*** Records for this exercise ***

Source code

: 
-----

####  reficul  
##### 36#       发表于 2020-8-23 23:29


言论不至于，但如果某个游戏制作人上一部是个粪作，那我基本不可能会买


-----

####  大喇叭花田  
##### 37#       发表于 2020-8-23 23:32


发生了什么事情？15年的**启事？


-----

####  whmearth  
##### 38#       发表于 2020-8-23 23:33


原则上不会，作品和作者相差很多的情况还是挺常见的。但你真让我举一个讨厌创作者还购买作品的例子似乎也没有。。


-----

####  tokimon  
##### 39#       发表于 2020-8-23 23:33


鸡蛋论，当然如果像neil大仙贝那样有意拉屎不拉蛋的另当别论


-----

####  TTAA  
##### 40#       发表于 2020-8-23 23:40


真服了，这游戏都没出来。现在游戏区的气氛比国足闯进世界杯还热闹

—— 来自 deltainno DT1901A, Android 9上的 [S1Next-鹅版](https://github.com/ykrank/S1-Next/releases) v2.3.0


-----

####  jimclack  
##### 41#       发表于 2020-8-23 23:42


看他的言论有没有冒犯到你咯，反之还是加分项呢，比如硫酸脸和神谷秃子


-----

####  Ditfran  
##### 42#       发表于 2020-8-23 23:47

*** End of Records for this exercise ***

Lay out every line of the data above as a Markdown table with the columns n and Line. Skip blank lines and number the rows in order.

| n | Line |
|---|---|
| 1 | Source code |
| 2 | :  |
| 3 | ----- |
| 4 | ####  reficul   |
| 5 | ##### 36#       发表于 2020-8-23 23:29 |
| 6 | 言论不至于，但如果某个游戏制作人上一部是个粪作，那我基本不可能会买 |
| 7 | ----- |
| 8 | ####  大喇叭花田   |
| 9 | ##### 37#       发表于 2020-8-23 23:32 |
| 10 | 发生了什么事情？15年的**启事？ |
| 11 | ----- |
| 12 | ####  whmearth   |
| 13 | ##### 38#       发表于 2020-8-23 23:33 |
| 14 | 原则上不会，作品和作者相差很多的情况还是挺常见的。但你真让我举一个讨厌创作者还购买作品的例子似乎也没有。。 |
| 15 | ----- |
| 16 | ####  tokimon   |
| 17 | ##### 39#       发表于 2020-8-23 23:33 |
| 18 | 鸡蛋论，当然如果像neil大仙贝那样有意拉屎不拉蛋的另当别论 |
| 19 | ----- |
| 20 | ####  TTAA   |
| 21 | ##### 40#       发表于 2020-8-23 23:40 |
| 22 | 真服了，这游戏都没出来。现在游戏区的气氛比国足闯进世界杯还热闹 |
| 23 | —— 来自 deltainno DT1901A, Android 9上的 [S1Next-鹅版](https://github.com/ykrank/S1-Next/releases) v2.3.0 |
| 24 | ----- |
| 25 | ####  jimclack   |
| 26 | ##### 41#       发表于 2020-8-23 23:42 |
| 27 | 看他的言论有没有冒犯到你咯，反之还是加分项呢，比如硫酸脸和神谷秃子 |
| 28 | ----- |
| 29 | ####  Ditfran   |
| 30 | ##### 42#       发表于 2020-8-23 23:47 |